This museum was founded by John de Menil and Dominique Schlumberger de Menil who immigrated to Houston from Paris during WWII. The Menil Collection is located in a quiet green inner-city area which has been described as a "neighborhood of art" because of the many museums and non-profit organizations in the vicinity. The Menils had bought entire blocks along the tree lined streets to turn into a permanent home for their art and today those homes have been converted into museums and art related buildings creating a "campus of art." The museum opened its doors in the present building in 1987; it was designed by prize winning architect Renzo Piano. The building was designed to blend in with the surrounding neighborhood; it has a façade of grey cypress, large glass panels and white painted steel. Inside there are dark stained pine wood floors, and the design allows for most of the art work to be viewed in natural light which pours in from specially designed paneled ceilings.

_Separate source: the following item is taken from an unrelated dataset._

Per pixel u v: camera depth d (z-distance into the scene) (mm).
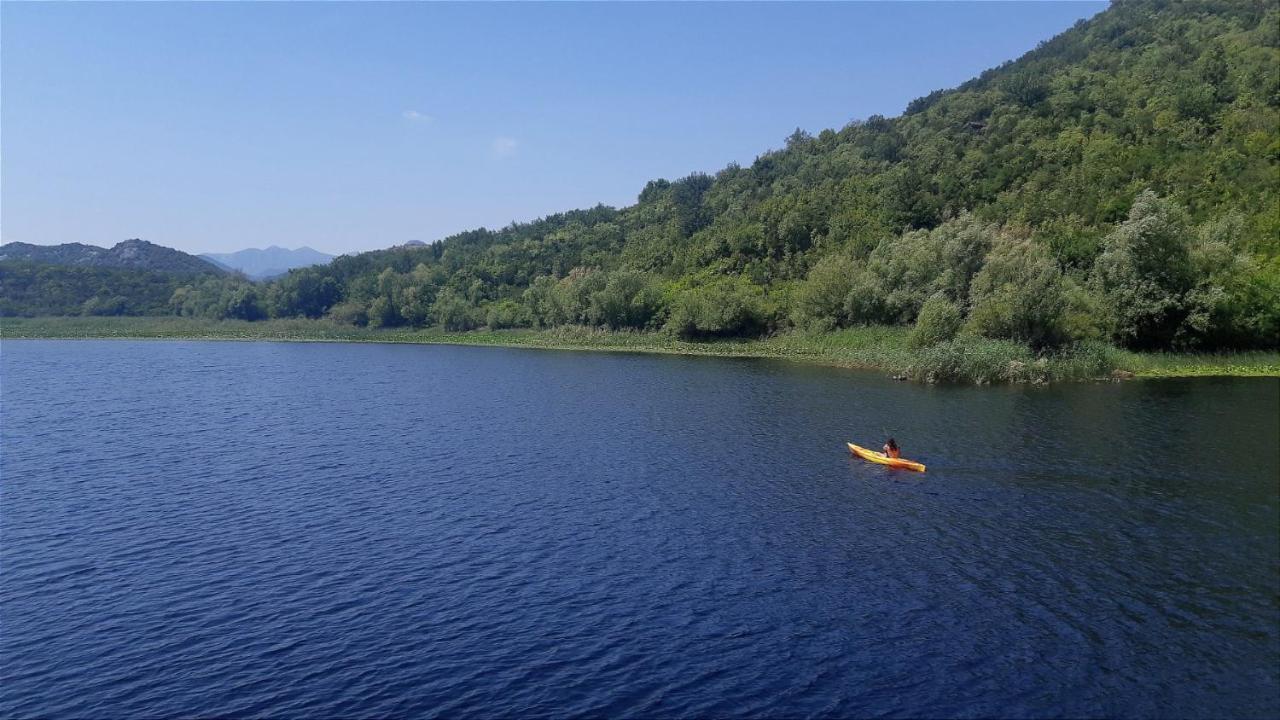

The Menils saw a spiritual and formal connection between contemporary art and ancient art and the collection reflects this. During the years when the couple amassed their collection they were in close contact with many of the leading artists of the time like Andy Warhol, Max Ernst, Yves Klein and Rene Magritte. In all their collection includes 16,000 paintings, sculptures, drawings, photographs and rare books. The collection is divided into Antiquities; Byzantine/Medieval; African, Pacific Islands, Pacific Northwest Coast and Modern and Contemporary Art.
Isolated Mass/Circumflex by Michael Heizer Photo: spenceke/Flickr
Highlights of the Modern and Contemporary Collection include works by Pablo Picasso, Cezanne, Henri Matisse, Piet Mondrian and Christian Berard. There is an impressive Surrealist collection with works by Giorgio Chirico, Salvador Dalia and Paul Klee among others. There is a room called the "Witnesses to a Surrealist Vision" where 200 items are displayed which captivated and inspired Surrealist artists. The items include ritual masks, exotic curios and surgical tools.
Within the same "campus" of art there is the Cy Twombly Gallery, the product of a collaboration between the Menil Collection, the Dia Foundation and Twombly. Here the work by the famed American artist is on display. The Dan Flavin Installation in Richmond Hall, is a site specific creation housed within a former grocery store which has been converted, like the other buildings in the "art neighborhood". Flavin designed three pieces for the site making use of fluorescent lights, white lamps and ultraviolet lamps.
The Menil Drawing Institute occupies another converted building on the campus; it is dedicated to the exhibition and study of drawings. Also on the campus are a Conservation department and a Research Resources Center.